--- TASK DESCRIPTION ---
Please restate word for word the lines from the top of the entries through the line that contains "[624,382,892,397] CREO QUE", and do not include any pictures.

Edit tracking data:

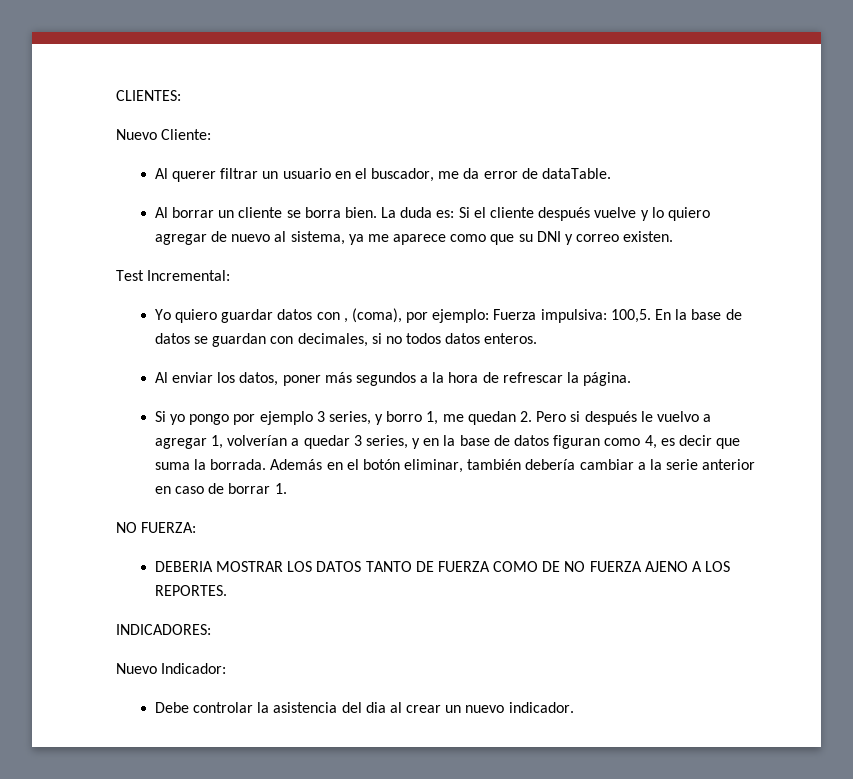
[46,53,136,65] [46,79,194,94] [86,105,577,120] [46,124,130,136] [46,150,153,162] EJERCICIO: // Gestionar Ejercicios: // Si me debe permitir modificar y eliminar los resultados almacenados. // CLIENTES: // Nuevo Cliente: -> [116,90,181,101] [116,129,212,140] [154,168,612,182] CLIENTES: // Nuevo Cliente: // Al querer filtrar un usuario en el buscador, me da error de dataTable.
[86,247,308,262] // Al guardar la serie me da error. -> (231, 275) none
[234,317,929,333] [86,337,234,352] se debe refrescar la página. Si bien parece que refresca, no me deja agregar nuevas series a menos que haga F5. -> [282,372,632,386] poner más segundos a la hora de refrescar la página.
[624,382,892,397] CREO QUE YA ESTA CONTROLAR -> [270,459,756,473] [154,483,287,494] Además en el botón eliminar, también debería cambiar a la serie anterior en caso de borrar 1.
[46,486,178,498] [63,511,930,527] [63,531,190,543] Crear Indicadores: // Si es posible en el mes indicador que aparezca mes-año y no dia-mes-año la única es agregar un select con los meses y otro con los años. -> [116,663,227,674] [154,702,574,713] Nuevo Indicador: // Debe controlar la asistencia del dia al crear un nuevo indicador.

--- SOLUTION ---
[46,53,136,65] [46,79,194,94] [86,105,577,120] [46,124,130,136] [46,150,153,162] EJERCICIO: // Gestionar Ejercicios: // Si me debe permitir modificar y eliminar los resultados almacenados. // CLIENTES: // Nuevo Cliente: -> [116,90,181,101] [116,129,212,140] [154,168,612,182] CLIENTES: // Nuevo Cliente: // Al querer filtrar un usuario en el buscador, me da error de dataTable.
[86,247,308,262] // Al guardar la serie me da error. -> (231, 275) none
[234,317,929,333] [86,337,234,352] se debe refrescar la página. Si bien parece que refresca, no me deja agregar nuevas series a menos que haga F5. -> [282,372,632,386] poner más segundos a la hora de refrescar la página.
[624,382,892,397] CREO QUE YA ESTA CONTROLAR -> [270,459,756,473] [154,483,287,494] Además en el botón eliminar, también debería cambiar a la serie anterior en caso de borrar 1.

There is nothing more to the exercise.